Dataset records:
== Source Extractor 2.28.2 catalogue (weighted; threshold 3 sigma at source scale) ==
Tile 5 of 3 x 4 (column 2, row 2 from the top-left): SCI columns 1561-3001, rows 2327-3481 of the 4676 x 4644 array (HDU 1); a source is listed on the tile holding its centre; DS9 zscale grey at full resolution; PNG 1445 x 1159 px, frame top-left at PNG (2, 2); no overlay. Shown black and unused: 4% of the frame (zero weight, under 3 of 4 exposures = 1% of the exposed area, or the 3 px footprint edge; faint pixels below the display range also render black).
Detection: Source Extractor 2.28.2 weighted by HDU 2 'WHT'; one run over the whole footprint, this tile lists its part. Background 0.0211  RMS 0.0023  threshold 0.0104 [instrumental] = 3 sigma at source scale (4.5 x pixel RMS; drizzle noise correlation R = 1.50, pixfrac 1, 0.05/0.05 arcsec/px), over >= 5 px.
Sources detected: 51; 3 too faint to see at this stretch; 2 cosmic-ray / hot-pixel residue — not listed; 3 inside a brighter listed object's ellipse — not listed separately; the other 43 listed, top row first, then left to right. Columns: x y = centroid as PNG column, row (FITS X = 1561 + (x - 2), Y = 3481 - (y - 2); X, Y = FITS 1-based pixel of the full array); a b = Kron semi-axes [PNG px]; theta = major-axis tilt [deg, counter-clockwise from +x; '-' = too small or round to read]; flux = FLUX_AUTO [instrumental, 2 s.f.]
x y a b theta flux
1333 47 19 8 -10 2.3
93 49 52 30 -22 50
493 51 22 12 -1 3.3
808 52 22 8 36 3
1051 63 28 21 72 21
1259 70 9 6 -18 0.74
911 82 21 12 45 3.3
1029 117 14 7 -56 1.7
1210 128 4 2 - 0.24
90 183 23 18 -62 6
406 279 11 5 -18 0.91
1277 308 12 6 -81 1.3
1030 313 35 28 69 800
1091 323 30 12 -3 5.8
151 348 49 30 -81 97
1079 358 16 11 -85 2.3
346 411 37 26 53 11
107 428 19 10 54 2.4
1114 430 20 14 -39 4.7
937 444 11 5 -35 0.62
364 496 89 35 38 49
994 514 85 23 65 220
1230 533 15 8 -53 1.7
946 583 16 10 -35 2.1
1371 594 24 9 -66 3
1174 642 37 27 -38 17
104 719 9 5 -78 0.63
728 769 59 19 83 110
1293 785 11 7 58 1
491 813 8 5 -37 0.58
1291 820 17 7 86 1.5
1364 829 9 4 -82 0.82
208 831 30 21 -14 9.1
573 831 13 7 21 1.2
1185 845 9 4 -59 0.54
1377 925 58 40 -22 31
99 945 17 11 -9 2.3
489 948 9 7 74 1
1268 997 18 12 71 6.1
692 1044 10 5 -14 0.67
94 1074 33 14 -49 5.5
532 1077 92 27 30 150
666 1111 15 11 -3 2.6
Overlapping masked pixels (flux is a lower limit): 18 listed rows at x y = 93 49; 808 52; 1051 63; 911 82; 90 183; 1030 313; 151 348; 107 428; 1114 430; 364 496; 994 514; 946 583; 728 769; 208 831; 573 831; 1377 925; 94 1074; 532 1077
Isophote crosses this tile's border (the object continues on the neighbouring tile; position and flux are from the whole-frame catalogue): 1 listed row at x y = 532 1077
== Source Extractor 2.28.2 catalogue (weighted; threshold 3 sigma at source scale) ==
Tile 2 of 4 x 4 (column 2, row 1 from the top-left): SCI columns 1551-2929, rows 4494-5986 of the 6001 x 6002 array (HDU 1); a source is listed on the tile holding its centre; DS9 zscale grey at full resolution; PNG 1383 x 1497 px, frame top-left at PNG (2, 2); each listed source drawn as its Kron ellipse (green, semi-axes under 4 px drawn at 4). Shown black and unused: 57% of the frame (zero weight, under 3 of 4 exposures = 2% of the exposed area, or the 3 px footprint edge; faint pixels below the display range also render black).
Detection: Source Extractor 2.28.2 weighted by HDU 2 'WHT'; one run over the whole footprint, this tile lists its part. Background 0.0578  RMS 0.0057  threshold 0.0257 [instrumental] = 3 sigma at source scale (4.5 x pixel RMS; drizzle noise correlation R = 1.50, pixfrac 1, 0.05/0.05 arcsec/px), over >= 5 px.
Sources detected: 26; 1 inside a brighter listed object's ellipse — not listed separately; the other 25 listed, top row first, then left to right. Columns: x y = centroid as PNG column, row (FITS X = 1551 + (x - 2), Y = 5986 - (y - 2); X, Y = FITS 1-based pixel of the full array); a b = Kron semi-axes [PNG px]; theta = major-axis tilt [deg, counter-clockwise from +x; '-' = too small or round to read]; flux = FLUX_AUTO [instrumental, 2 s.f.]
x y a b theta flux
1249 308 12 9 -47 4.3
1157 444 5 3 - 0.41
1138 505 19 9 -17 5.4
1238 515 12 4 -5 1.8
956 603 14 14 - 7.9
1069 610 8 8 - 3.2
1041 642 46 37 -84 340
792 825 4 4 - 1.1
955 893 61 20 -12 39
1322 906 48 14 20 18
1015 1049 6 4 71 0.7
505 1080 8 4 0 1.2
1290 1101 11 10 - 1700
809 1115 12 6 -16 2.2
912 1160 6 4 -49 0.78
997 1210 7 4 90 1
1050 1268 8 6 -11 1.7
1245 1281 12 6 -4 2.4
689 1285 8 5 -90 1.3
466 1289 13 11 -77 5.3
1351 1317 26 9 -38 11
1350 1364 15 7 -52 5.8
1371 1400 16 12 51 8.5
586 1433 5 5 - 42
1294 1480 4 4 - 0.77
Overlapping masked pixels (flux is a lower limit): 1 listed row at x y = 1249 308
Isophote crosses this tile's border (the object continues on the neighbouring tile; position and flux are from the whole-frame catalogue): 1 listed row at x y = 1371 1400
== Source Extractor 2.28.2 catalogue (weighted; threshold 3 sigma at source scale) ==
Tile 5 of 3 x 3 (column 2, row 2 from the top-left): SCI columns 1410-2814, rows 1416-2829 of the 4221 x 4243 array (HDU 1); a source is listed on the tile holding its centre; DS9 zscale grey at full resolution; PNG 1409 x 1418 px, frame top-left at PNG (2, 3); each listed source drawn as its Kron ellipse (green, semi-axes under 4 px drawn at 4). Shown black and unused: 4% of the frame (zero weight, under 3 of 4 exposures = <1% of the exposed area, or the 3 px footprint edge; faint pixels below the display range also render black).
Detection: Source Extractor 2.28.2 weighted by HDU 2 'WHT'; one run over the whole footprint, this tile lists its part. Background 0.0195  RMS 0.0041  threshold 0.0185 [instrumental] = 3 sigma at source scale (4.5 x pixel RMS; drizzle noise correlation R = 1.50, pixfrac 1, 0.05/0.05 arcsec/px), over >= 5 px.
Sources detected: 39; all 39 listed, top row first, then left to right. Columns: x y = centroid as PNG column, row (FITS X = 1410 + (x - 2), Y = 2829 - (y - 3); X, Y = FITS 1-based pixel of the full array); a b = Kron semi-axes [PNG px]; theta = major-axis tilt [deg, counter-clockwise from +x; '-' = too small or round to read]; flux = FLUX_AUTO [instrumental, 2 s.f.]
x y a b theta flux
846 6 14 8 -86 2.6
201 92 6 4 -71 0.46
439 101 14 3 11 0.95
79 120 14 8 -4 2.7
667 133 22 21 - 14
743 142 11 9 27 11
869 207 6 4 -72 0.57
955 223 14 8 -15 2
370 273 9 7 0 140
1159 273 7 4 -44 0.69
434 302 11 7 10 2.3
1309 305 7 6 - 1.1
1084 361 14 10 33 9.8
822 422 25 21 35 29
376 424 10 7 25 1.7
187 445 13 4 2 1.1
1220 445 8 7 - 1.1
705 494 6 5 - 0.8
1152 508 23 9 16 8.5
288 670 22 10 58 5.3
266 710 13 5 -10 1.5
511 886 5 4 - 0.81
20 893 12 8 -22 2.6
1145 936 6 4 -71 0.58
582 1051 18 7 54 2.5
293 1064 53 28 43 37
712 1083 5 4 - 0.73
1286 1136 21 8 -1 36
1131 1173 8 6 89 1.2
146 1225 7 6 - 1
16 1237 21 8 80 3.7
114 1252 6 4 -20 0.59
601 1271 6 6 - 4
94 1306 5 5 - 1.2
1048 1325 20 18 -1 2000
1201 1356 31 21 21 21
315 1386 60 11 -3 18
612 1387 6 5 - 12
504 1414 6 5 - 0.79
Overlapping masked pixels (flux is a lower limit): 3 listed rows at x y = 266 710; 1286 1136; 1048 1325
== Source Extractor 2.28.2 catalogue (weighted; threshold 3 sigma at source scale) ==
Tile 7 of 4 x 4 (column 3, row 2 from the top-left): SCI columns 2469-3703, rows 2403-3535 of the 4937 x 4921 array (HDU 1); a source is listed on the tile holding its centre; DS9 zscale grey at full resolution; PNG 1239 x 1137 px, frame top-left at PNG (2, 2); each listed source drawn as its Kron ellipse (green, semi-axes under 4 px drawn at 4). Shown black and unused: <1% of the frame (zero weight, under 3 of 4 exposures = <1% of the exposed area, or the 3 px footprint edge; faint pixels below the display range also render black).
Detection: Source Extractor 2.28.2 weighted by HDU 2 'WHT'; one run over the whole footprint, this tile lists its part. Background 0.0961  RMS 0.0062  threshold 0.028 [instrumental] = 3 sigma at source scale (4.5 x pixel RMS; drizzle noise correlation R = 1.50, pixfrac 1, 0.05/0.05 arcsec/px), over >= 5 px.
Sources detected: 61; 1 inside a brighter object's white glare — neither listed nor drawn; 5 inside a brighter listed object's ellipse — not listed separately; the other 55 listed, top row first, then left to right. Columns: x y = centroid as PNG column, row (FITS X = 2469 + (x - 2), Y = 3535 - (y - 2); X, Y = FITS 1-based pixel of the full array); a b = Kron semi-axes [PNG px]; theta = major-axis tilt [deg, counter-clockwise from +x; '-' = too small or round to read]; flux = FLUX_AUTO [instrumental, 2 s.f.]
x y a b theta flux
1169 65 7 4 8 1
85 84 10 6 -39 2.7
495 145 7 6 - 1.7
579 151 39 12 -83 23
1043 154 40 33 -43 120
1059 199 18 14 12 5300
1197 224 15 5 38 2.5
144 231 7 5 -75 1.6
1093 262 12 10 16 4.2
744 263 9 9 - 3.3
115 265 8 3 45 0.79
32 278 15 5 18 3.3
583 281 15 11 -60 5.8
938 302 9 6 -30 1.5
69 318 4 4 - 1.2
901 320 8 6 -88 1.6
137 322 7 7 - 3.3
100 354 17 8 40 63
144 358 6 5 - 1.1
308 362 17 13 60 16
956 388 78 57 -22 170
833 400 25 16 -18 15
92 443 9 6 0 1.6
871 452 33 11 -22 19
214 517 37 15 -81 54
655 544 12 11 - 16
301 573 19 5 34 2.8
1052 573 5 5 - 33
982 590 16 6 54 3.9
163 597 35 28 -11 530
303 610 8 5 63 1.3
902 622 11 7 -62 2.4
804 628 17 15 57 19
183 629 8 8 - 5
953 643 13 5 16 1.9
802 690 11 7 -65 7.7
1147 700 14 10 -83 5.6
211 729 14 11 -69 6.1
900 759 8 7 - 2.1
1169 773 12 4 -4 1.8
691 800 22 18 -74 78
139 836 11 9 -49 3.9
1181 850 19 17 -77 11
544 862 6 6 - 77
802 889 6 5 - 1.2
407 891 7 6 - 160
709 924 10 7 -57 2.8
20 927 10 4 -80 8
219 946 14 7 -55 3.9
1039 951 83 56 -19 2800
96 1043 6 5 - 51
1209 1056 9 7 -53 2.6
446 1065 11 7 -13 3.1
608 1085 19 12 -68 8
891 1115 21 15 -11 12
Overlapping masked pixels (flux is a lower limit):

### Problem
Print the lines of the records from the first line through the one containing "Tile 5 of 3 x 4".

### Answer to the problem
== Source Extractor 2.28.2 catalogue (weighted; threshold 3 sigma at source scale) ==
Tile 5 of 3 x 4 (column 2, row 2 from the top-left): SCI columns 1561-3001, rows 2327-3481 of the 4676 x 4644 array (HDU 1); a source is listed on the tile holding its centre; DS9 zscale grey at full resolution; PNG 1445 x 1159 px, frame top-left at PNG (2, 2); no overlay. Shown black and unused: 4% of the frame (zero weight, under 3 of 4 exposures = 1% of the exposed area, or the 3 px footprint edge; faint pixels below the display range also render black).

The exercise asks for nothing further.